Ben Youngs is not interested in dwelling on the ruck controversy that overshadowed England's victory over Italy at Twickenham last Sunday. The Leicester scrum-half had one of the best insights into the first-half chaos that undermined England's performance when he watched from the sidelines as his team-mates struggled to adapt to Italy's tactic of not contesting the breakdown.

There was a rare moment, too, when Eddie Jones, the England head coach, came on to the pitch five minutes before the start of the second half to speak to Youngs directly before he was sent on as a replacement for Danny Care.

Yet when Youngs sat down to share his thoughts about the visit of Scotland on Saturday, he insisted that a line (and he was not talking about an offside line) had been drawn in the sand on the matter at a senior players' meeting with the coaches last Monday night before their three-day camp in Oxford.

After the meeting, the message that was filtered back to the squad was to look forward, not back. The only thing that mattered now was beating Scotland to set up a shot at another Grand Slam on the trip to Dublin for the final game of the Six Nations on March 18.

But before Youngs moved on, there was, however, a warning to Vern Cotter's side - and any other opponents for that matter - who might be tempted to try a similar approach against England.

"If Scotland come with a similar tactic, then yes we have a plan," revealed Youngs, who is expected to return to the starting XV on Saturday. "We know what we need to. If it happens we'll be in a great position to combat it."

Was that central to the message he received from Jones?

"He was just making sure we were all aware that when we came on we had got to bring a good energy and impact," Youngs added. "He is very good at tapping into boys and telling them what he wants.

"And we will need that again next week because the Wales game against Scotland was tight for 60 or 55 minutes then Scotland went away. It will be no different next week. Every time you come off the bench, whenever it may be, you need to bring an impact. If we need to change something in the first 20 minutes against Scotland or in the last 20, we have the squad of boys to do that and adapt. Every time we train we're exposed to different scenarios. We're always trying to get better at managing ourselves."

You wonder what Cotter will make of it all. The Scotland coach is understated in comparison to Jones, but the two share an acute tactical awareness of the game. The game against Italy was the first time under Jones that England had looked rattled against inferior opposition, even if ultimately they still cantered to a bonus-point victory.

As Youngs conceded, Scotland, pumped from victories over Ireland and Wales and a narrow defeat in Paris, will pose much tougher questions than the confusion Italy caused. And a fierce competition at the breakdown is expected .

"Finn Russell has been in good form, Stuart Hogg ignites them in the backfield - Glasgow have been very strong and certainly put us at Leicester to the sword," Youngs said. "There is strength there. They have great height in the line-out with the Gray brothers.

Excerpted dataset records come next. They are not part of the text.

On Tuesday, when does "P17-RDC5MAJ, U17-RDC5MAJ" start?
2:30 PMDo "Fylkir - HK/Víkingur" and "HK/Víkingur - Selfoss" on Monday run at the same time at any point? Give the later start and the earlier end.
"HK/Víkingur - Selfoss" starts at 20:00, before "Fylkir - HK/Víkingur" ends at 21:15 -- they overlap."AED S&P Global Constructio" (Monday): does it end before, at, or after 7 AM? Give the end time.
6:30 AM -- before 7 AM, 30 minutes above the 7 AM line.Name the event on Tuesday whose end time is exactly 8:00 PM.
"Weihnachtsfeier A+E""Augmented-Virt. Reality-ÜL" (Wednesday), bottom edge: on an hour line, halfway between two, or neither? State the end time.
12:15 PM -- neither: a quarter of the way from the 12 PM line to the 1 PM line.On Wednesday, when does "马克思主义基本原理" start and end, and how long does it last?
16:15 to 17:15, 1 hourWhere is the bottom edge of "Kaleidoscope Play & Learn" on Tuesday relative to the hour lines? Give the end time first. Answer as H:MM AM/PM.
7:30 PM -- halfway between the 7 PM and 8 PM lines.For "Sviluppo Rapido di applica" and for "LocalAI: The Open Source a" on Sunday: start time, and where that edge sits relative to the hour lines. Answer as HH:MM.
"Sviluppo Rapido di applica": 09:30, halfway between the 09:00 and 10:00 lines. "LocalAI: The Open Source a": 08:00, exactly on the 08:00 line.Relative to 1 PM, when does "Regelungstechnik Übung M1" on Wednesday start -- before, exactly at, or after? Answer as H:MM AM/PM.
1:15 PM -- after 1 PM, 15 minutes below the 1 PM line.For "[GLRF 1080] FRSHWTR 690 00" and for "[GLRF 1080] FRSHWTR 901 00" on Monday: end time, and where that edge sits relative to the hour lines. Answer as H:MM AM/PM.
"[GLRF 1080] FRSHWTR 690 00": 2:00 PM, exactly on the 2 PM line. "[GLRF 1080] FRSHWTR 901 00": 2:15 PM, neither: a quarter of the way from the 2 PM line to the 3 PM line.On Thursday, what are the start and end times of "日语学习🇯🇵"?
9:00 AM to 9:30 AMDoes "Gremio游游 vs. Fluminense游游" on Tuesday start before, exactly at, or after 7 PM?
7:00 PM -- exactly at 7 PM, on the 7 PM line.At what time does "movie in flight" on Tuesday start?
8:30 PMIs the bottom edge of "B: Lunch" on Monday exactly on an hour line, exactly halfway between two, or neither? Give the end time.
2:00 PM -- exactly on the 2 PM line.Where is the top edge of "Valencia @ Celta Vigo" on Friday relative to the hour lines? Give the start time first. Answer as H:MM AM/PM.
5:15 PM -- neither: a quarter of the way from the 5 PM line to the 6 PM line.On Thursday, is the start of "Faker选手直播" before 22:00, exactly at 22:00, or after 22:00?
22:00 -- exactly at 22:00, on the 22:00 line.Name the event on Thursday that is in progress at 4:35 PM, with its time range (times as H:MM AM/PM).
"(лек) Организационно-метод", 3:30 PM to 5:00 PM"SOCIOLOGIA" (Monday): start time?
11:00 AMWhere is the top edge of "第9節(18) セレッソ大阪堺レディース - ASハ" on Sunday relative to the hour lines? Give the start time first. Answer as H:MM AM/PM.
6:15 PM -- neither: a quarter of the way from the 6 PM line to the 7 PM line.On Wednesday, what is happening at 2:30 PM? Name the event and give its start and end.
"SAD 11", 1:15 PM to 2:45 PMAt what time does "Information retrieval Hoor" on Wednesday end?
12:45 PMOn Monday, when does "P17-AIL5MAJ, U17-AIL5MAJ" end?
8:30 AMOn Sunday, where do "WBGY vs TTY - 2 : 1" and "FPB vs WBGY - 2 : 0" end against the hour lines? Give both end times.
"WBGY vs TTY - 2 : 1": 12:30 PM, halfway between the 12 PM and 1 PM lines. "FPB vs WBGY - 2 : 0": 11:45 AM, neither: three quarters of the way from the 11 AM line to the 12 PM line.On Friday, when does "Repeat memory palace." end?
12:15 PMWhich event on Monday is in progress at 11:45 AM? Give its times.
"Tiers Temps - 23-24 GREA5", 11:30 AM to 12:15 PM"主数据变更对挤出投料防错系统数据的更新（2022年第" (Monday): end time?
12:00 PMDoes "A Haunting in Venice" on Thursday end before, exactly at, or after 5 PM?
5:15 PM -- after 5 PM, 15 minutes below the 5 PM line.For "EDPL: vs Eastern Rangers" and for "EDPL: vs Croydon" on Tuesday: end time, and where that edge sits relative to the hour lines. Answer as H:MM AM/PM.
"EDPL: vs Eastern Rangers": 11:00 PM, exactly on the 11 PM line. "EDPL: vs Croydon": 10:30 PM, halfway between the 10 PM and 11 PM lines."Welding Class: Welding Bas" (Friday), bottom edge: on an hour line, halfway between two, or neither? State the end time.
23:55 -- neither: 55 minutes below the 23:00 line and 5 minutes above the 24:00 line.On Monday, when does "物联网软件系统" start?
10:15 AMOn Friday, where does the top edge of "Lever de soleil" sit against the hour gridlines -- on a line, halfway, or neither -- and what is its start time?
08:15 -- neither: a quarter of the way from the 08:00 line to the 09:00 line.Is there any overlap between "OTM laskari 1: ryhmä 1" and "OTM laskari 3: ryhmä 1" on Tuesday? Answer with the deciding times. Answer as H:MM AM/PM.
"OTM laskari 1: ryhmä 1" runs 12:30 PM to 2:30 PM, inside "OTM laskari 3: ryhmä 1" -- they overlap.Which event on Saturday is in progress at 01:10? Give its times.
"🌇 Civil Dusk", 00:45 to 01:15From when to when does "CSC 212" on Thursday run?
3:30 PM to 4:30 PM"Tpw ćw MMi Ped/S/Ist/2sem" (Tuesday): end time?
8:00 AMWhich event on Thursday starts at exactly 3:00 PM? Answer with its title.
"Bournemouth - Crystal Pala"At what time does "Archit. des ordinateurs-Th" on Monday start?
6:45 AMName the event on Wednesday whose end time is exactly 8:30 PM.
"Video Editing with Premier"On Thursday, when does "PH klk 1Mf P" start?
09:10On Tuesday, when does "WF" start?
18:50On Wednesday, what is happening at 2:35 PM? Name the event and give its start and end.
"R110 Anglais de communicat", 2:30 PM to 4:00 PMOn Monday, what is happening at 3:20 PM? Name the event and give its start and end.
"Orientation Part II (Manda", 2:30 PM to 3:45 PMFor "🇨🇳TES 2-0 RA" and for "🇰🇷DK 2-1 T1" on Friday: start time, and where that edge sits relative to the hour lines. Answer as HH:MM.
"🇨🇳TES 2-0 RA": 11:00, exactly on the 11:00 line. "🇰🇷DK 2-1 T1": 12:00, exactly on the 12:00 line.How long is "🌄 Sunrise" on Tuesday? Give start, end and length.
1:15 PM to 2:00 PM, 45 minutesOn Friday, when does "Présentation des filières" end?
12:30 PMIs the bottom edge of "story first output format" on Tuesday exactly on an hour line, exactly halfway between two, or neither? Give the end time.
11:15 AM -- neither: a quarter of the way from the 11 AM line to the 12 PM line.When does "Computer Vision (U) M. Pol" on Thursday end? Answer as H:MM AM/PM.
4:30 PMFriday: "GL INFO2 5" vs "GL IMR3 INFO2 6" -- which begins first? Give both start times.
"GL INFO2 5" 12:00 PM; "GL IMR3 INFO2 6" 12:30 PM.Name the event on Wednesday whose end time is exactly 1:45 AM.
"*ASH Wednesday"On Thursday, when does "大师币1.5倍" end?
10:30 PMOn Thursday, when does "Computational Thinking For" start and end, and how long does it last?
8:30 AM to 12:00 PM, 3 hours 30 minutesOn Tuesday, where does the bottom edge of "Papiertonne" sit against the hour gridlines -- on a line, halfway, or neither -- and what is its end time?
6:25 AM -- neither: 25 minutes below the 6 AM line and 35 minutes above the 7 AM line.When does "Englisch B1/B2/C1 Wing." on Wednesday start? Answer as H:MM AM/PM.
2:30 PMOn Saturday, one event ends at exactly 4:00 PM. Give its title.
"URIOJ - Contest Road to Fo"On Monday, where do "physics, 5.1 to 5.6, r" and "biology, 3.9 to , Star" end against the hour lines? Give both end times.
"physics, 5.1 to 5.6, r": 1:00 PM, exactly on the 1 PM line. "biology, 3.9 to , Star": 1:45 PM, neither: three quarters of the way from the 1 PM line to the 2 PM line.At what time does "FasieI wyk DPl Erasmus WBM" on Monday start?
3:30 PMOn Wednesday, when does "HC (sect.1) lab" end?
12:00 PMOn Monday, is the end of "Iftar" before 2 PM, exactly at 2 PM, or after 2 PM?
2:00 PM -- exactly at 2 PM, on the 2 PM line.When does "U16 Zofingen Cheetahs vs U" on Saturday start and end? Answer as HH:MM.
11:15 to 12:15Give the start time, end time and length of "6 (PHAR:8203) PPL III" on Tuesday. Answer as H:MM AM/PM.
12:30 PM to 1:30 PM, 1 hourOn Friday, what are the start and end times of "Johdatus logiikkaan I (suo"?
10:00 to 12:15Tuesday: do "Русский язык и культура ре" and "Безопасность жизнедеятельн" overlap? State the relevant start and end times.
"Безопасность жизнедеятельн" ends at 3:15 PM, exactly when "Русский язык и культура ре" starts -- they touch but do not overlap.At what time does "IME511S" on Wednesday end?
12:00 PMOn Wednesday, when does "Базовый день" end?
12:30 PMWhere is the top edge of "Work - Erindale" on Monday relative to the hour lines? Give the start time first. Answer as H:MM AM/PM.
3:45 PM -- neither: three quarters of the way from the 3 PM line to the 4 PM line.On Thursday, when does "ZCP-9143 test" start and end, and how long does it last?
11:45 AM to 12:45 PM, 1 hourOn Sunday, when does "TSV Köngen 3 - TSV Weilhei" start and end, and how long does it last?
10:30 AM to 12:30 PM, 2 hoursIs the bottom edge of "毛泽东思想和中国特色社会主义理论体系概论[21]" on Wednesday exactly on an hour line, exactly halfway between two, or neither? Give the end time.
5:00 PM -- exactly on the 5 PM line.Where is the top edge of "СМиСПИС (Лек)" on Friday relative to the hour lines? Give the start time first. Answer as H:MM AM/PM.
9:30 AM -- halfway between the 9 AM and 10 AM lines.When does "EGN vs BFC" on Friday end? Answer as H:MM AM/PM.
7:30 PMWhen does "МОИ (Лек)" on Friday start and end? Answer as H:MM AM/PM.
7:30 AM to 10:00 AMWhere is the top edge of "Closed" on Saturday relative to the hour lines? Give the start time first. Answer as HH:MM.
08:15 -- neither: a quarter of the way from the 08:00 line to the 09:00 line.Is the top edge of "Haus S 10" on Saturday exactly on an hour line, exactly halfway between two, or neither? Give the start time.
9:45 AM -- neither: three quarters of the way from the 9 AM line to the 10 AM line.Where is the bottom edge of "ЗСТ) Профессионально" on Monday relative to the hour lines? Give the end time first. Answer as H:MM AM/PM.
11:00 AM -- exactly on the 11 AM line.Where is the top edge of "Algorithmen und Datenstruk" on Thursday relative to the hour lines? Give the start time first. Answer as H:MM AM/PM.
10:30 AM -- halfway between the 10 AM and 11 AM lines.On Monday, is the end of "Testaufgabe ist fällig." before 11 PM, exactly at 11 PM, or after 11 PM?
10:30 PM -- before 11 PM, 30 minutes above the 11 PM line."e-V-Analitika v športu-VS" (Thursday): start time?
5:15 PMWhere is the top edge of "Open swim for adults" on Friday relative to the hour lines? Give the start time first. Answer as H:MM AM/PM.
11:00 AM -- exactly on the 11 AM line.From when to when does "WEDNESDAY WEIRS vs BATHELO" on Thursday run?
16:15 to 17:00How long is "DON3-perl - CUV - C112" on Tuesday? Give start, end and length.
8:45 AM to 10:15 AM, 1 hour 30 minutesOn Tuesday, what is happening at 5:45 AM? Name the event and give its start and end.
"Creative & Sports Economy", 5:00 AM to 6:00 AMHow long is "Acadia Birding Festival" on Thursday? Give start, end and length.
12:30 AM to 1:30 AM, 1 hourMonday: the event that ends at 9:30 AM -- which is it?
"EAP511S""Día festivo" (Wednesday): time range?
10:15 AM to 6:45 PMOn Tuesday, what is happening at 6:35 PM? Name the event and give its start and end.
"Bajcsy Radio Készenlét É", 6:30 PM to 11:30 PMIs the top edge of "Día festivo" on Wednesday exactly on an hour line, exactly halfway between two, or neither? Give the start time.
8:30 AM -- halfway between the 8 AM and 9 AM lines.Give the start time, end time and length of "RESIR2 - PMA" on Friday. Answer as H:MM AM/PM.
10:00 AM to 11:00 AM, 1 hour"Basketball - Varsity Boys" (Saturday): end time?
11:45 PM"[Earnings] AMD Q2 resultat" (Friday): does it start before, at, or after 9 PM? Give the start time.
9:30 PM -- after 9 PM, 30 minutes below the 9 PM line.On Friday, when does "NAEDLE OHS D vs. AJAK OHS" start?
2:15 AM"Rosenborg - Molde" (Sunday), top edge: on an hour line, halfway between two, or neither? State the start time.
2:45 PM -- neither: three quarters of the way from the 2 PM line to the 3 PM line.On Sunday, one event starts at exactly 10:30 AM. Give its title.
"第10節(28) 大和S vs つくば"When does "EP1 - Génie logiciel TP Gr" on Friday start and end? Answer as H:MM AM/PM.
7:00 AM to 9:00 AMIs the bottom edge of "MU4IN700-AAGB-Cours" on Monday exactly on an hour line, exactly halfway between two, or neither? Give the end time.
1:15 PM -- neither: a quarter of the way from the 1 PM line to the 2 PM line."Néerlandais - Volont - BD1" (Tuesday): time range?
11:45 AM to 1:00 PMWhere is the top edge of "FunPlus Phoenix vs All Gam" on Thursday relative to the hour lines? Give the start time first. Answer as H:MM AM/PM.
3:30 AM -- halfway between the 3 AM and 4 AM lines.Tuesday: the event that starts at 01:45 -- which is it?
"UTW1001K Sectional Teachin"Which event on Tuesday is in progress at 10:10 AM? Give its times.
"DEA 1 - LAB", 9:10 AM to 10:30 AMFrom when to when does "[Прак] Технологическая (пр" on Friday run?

The back row are efficient, they effectively have three sevens, which means they go hard at the breakdown.

"They pose different questions to those that we've been asked in the first three games. After beating Ireland and Wales, they're coming down as a confident side."

Youngs believes Scotland also have the incentive of playing for Cotter, who will leave at the end of the season to become head coach at Montpellier. Yet he wonders just how the Scots, who have not won at Twickenham since 1983, will cope themselves with the pressure of travelling to London this time with expectation, rather than hope.

"Vern has obviously done a terrific job and also the fact they have beaten Ireland and Wales, two strong contenders for the title, gives them confidence," Youngs said. "There is that expectation and there is that confidence that they are coming to Twickenham and I am sure they will feel they are able to get a result. They've had some good performances at home, so there's an expectation over them. That's good and exciting for us. We were ramping it up yesterday in training.

"Every time we play a team they are going to raise their game - they don't need much more motivation than playing England and, number two, that they can end this run.

"They want to be the team that does that. We are coping well with that and really starting to understand that and are working to bring that extra bit. It brings excitement because the public have expectation about this England side. People have confidence in us, which makes us feel confident."

Perhaps ominously for Scotland, Youngs claims to have picked up a vibe in training in Oxford that suggests England are on course for their best performance yet in the defence of their Six Nations crown.

"For us that is great - it has given us a real motivation, it has given us a real something to look forward to," Youngs said. "There has been a certain edge this morning within the forwards, which I haven't seen for quite a while.

"Sometimes you get a sense that there is a big game coming and you can feel that in training. You can sense that and feel that and the forwards are already on it. That's good.

"It is exciting - the coaches have probably got to manage that a bit because we don't want to peak early - we have still got a week to prepare, but the boys are certainly building it up very nicely."